**Exercise objective**
Count the lines in the rows below that contain the word "safety", and reply with only that number.

**Data for analysis**
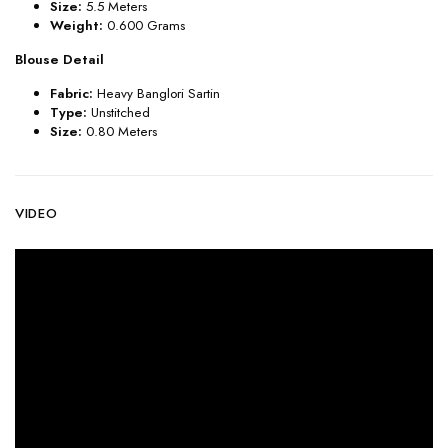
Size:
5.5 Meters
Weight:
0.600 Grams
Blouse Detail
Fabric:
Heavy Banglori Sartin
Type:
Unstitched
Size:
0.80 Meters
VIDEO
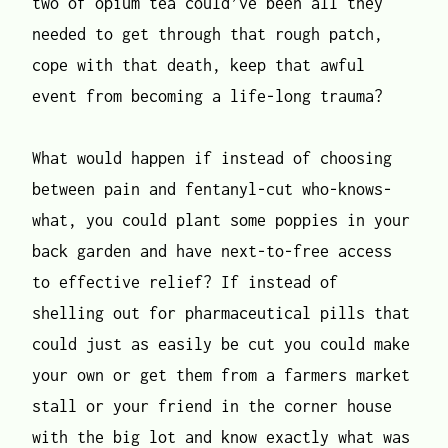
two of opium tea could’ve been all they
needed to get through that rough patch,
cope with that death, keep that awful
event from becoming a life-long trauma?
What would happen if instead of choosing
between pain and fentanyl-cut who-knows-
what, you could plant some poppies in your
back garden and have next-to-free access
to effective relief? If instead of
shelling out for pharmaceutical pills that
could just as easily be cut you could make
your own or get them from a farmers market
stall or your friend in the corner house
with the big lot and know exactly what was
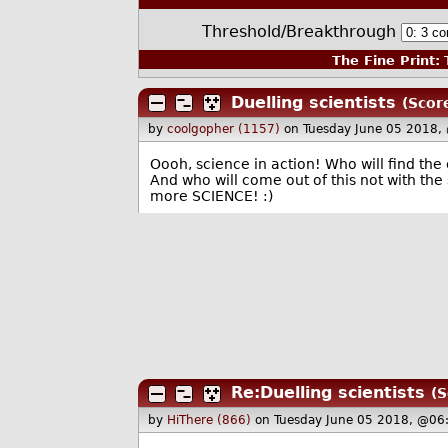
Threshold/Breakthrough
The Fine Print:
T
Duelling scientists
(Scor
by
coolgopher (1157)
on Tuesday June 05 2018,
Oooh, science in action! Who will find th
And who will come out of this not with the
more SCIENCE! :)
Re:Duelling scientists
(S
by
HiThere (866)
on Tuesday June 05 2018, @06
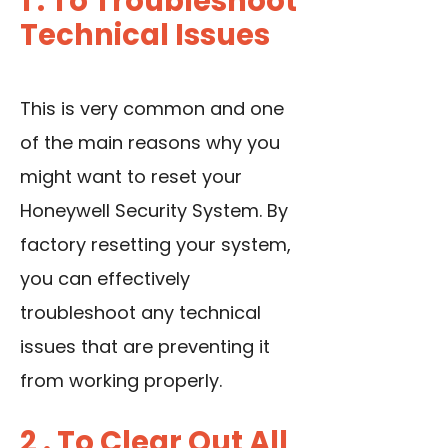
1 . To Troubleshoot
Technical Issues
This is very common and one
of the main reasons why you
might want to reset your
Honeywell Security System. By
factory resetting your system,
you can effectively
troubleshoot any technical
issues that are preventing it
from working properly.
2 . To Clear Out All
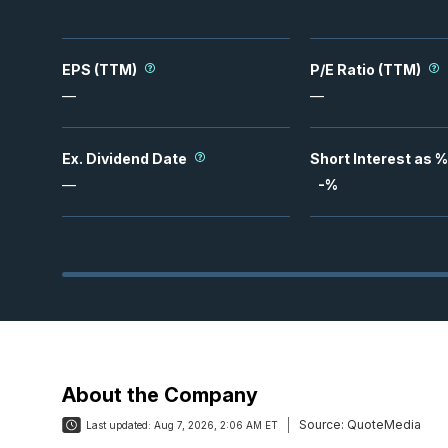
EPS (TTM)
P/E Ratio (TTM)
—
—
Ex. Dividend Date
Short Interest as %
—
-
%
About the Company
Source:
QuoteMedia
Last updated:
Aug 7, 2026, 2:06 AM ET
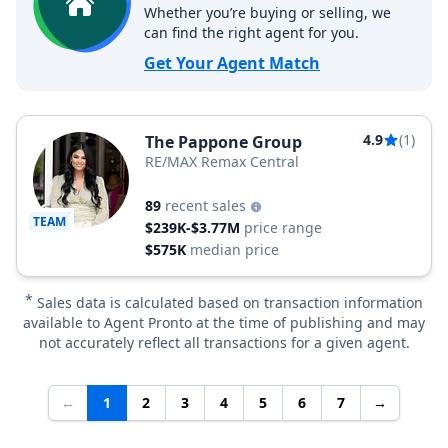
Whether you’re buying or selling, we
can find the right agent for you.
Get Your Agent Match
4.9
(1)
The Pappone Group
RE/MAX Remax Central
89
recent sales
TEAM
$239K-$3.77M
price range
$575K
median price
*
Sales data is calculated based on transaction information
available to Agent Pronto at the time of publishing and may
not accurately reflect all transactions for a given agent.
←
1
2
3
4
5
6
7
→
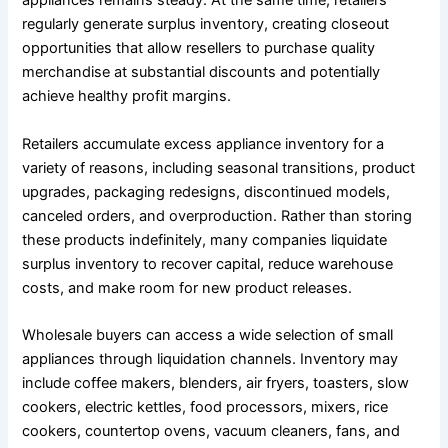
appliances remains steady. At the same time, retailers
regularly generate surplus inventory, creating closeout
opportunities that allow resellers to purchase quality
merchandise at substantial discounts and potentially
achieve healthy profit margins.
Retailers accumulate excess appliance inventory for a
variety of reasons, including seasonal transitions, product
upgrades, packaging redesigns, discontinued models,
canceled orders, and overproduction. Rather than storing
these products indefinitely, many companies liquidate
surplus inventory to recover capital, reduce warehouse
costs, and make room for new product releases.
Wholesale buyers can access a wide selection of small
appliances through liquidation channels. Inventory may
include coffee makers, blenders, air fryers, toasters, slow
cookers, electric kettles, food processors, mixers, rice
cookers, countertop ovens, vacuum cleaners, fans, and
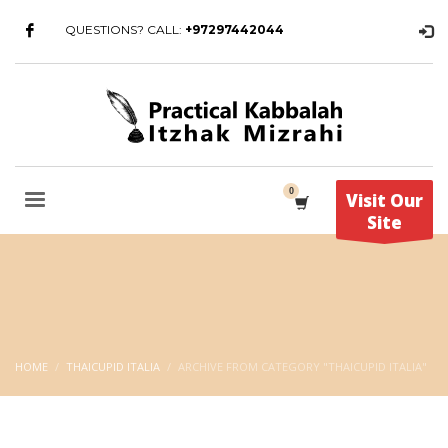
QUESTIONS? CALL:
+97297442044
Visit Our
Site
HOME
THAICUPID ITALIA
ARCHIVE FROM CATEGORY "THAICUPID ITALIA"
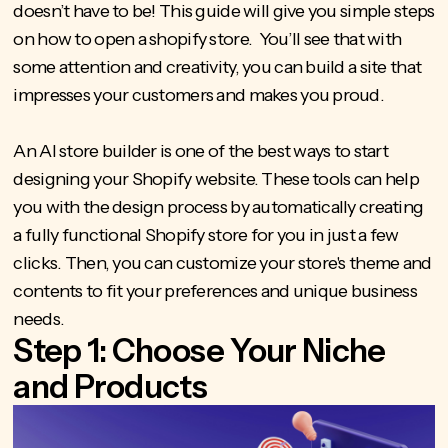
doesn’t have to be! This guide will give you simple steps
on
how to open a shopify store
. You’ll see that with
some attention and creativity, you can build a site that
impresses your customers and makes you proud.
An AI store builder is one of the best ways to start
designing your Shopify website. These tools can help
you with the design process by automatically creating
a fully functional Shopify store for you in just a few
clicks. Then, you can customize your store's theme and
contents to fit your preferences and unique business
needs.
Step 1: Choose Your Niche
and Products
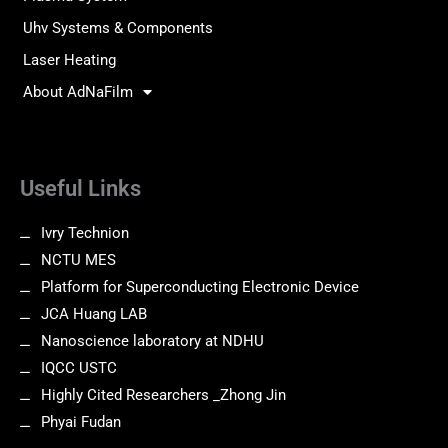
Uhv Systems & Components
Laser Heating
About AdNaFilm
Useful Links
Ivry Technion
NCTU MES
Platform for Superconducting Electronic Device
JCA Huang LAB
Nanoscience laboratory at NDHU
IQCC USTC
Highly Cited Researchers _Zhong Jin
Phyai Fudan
---
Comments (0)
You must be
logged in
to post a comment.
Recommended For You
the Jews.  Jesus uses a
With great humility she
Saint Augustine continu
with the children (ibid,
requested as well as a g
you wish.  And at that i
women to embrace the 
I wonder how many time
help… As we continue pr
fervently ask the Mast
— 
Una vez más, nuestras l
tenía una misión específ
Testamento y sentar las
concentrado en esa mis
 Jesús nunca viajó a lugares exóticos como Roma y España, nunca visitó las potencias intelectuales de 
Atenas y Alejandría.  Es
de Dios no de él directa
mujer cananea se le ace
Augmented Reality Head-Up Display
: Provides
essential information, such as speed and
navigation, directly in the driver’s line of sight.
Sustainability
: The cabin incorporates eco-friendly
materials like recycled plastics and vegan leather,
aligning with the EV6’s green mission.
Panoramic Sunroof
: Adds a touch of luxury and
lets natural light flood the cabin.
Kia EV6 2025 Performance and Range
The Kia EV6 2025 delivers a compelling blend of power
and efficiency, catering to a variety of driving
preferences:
* * *
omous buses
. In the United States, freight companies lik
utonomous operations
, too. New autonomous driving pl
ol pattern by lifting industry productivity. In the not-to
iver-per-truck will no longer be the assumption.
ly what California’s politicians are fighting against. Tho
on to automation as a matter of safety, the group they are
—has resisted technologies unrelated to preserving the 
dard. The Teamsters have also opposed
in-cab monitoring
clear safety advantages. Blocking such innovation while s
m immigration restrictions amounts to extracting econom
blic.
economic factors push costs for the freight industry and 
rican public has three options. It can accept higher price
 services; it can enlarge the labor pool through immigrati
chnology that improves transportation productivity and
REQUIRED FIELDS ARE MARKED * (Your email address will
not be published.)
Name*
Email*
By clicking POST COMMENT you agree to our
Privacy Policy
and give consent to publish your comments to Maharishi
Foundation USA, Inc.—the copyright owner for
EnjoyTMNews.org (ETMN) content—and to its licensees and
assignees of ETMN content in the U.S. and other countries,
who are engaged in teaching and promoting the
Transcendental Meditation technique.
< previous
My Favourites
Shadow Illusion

**Exercise result**
2